[WHAT YOU ARE ASKED TO DO] Exactly as given, transcribe each entry that follows.

[Itemized modification records]

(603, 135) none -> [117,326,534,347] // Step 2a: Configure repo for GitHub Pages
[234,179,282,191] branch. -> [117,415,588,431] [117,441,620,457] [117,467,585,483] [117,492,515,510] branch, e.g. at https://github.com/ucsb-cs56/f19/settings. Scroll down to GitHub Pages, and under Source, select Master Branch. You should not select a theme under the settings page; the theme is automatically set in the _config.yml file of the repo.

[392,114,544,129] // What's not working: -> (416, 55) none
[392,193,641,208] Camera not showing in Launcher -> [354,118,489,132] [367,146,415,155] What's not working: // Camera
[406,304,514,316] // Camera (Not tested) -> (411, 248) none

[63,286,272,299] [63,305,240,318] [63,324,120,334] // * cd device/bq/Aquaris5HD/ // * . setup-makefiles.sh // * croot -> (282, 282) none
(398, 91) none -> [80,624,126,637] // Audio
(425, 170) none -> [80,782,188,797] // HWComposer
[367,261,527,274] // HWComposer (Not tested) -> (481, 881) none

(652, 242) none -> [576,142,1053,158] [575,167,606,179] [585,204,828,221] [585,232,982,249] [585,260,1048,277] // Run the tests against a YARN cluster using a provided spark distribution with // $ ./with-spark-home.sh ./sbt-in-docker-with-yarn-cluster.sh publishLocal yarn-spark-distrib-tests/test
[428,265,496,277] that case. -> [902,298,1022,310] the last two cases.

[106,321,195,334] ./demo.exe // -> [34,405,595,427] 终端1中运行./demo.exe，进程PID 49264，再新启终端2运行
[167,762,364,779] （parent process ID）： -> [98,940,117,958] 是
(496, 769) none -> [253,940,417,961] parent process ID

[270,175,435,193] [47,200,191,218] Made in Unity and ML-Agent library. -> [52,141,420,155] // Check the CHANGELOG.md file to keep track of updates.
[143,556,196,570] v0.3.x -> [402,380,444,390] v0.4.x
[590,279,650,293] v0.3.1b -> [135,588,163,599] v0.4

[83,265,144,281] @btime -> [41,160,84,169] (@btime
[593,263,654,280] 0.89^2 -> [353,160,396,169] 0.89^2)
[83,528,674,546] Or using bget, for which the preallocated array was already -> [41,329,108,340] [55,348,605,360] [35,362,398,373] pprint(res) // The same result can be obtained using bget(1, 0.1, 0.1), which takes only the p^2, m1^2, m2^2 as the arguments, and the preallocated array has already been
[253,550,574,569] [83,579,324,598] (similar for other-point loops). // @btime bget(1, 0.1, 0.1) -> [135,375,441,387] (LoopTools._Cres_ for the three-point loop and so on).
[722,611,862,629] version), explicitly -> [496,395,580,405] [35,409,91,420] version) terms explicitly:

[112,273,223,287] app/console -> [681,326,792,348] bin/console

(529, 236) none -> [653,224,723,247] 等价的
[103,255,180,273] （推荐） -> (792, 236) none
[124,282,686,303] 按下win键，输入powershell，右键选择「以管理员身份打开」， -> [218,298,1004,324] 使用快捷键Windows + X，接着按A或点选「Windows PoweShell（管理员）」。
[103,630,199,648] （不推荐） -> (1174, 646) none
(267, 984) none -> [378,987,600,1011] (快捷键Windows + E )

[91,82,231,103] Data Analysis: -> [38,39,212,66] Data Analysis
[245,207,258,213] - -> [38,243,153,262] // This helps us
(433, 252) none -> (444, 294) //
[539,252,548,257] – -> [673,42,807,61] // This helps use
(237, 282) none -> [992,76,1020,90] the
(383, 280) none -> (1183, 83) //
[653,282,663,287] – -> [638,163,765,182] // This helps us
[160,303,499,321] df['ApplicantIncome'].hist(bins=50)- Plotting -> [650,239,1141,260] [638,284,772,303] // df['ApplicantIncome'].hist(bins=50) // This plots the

[RESPONSE BELOW]
(603, 135) none -> [117,326,534,347] // Step 2a: Configure repo for GitHub Pages
[234,179,282,191] branch. -> [117,415,588,431] [117,441,620,457] [117,467,585,483] [117,492,515,510] branch, e.g. at https://github.com/ucsb-cs56/f19/settings. Scroll down to GitHub Pages, and under Source, select Master Branch. You should not select a theme under the settings page; the theme is automatically set in the _config.yml file of the repo.

[392,114,544,129] // What's not working: -> (416, 55) none
[392,193,641,208] Camera not showing in Launcher -> [354,118,489,132] [367,146,415,155] What's not working: // Camera
[406,304,514,316] // Camera (Not tested) -> (411, 248) none

[63,286,272,299] [63,305,240,318] [63,324,120,334] // * cd device/bq/Aquaris5HD/ // * . setup-makefiles.sh // * croot -> (282, 282) none
(398, 91) none -> [80,624,126,637] // Audio
(425, 170) none -> [80,782,188,797] // HWComposer
[367,261,527,274] // HWComposer (Not tested) -> (481, 881) none

(652, 242) none -> [576,142,1053,158] [575,167,606,179] [585,204,828,221] [585,232,982,249] [585,260,1048,277] // Run the tests against a YARN cluster using a provided spark distribution with // $ ./with-spark-home.sh ./sbt-in-docker-with-yarn-cluster.sh publishLocal yarn-spark-distrib-tests/test
[428,265,496,277] that case. -> [902,298,1022,310] the last two cases.

[106,321,195,334] ./demo.exe // -> [34,405,595,427] 终端1中运行./demo.exe，进程PID 49264，再新启终端2运行
[167,762,364,779] （parent process ID）： -> [98,940,117,958] 是
(496, 769) none -> [253,940,417,961] parent process ID

[270,175,435,193] [47,200,191,218] Made in Unity and ML-Agent library. -> [52,141,420,155] // Check the CHANGELOG.md file to keep track of updates.
[143,556,196,570] v0.3.x -> [402,380,444,390] v0.4.x
[590,279,650,293] v0.3.1b -> [135,588,163,599] v0.4

[83,265,144,281] @btime -> [41,160,84,169] (@btime
[593,263,654,280] 0.89^2 -> [353,160,396,169] 0.89^2)
[83,528,674,546] Or using bget, for which the preallocated array was already -> [41,329,108,340] [55,348,605,360] [35,362,398,373] pprint(res) // The same result can be obtained using bget(1, 0.1, 0.1), which takes only the p^2, m1^2, m2^2 as the arguments, and the preallocated array has already been
[253,550,574,569] [83,579,324,598] (similar for other-point loops). // @btime bget(1, 0.1, 0.1) -> [135,375,441,387] (LoopTools._Cres_ for the three-point loop and so on).
[722,611,862,629] version), explicitly -> [496,395,580,405] [35,409,91,420] version) terms explicitly:

[112,273,223,287] app/console -> [681,326,792,348] bin/console

(529, 236) none -> [653,224,723,247] 等价的
[103,255,180,273] （推荐） -> (792, 236) none
[124,282,686,303] 按下win键，输入powershell，右键选择「以管理员身份打开」， -> [218,298,1004,324] 使用快捷键Windows + X，接着按A或点选「Windows PoweShell（管理员）」。
[103,630,199,648] （不推荐） -> (1174, 646) none
(267, 984) none -> [378,987,600,1011] (快捷键Windows + E )

[91,82,231,103] Data Analysis: -> [38,39,212,66] Data Analysis
[245,207,258,213] - -> [38,243,153,262] // This helps us
(433, 252) none -> (444, 294) //
[539,252,548,257] – -> [673,42,807,61] // This helps use
(237, 282) none -> [992,76,1020,90] the
(383, 280) none -> (1183, 83) //
[653,282,663,287] – -> [638,163,765,182] // This helps us
[160,303,499,321] df['ApplicantIncome'].hist(bins=50)- Plotting -> [650,239,1141,260] [638,284,772,303] // df['ApplicantIncome'].hist(bins=50) // This plots the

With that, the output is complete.